Content starts

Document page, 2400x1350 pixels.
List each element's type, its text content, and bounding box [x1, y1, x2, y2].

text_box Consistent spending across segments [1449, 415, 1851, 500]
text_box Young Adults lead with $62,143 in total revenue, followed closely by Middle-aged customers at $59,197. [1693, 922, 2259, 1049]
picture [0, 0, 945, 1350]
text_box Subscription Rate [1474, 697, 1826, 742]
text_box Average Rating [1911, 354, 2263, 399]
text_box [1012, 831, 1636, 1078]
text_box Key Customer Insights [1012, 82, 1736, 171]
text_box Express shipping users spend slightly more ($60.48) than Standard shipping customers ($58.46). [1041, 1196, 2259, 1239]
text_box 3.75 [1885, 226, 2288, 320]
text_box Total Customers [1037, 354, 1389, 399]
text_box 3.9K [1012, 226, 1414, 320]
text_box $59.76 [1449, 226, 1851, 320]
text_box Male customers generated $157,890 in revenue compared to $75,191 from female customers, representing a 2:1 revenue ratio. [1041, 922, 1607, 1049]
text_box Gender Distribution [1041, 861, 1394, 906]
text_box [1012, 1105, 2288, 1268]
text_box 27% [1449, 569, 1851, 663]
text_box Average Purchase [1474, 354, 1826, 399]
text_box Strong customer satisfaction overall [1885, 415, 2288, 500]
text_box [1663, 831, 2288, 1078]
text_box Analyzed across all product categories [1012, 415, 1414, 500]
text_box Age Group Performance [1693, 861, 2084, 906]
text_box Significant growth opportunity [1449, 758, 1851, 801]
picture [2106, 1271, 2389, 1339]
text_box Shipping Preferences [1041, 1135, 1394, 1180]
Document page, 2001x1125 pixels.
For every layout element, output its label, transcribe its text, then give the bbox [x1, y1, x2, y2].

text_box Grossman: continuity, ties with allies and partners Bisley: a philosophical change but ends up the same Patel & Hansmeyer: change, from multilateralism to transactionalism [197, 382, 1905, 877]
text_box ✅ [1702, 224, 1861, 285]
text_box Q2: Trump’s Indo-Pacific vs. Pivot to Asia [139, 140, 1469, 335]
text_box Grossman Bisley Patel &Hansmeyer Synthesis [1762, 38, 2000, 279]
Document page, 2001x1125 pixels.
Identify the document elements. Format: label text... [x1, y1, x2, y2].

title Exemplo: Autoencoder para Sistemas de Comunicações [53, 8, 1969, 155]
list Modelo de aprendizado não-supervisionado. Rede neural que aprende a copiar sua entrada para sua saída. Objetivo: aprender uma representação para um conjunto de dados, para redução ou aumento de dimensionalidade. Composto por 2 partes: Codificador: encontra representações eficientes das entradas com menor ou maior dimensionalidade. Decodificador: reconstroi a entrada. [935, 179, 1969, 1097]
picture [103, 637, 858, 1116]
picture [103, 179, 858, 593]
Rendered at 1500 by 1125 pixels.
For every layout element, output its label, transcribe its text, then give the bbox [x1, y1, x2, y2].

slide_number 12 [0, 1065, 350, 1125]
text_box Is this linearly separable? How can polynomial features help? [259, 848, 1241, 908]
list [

Content ends

* **WHAT THE EXERCISE ASKS**: Look through the data and gather every line with the string "pixels" in it.

* **OUTPUT**:
Document page, 2400x1350 pixels.
Document page, 2001x1125 pixels.
Document page, 2001x1125 pixels.
Rendered at 1500 by 1125 pixels.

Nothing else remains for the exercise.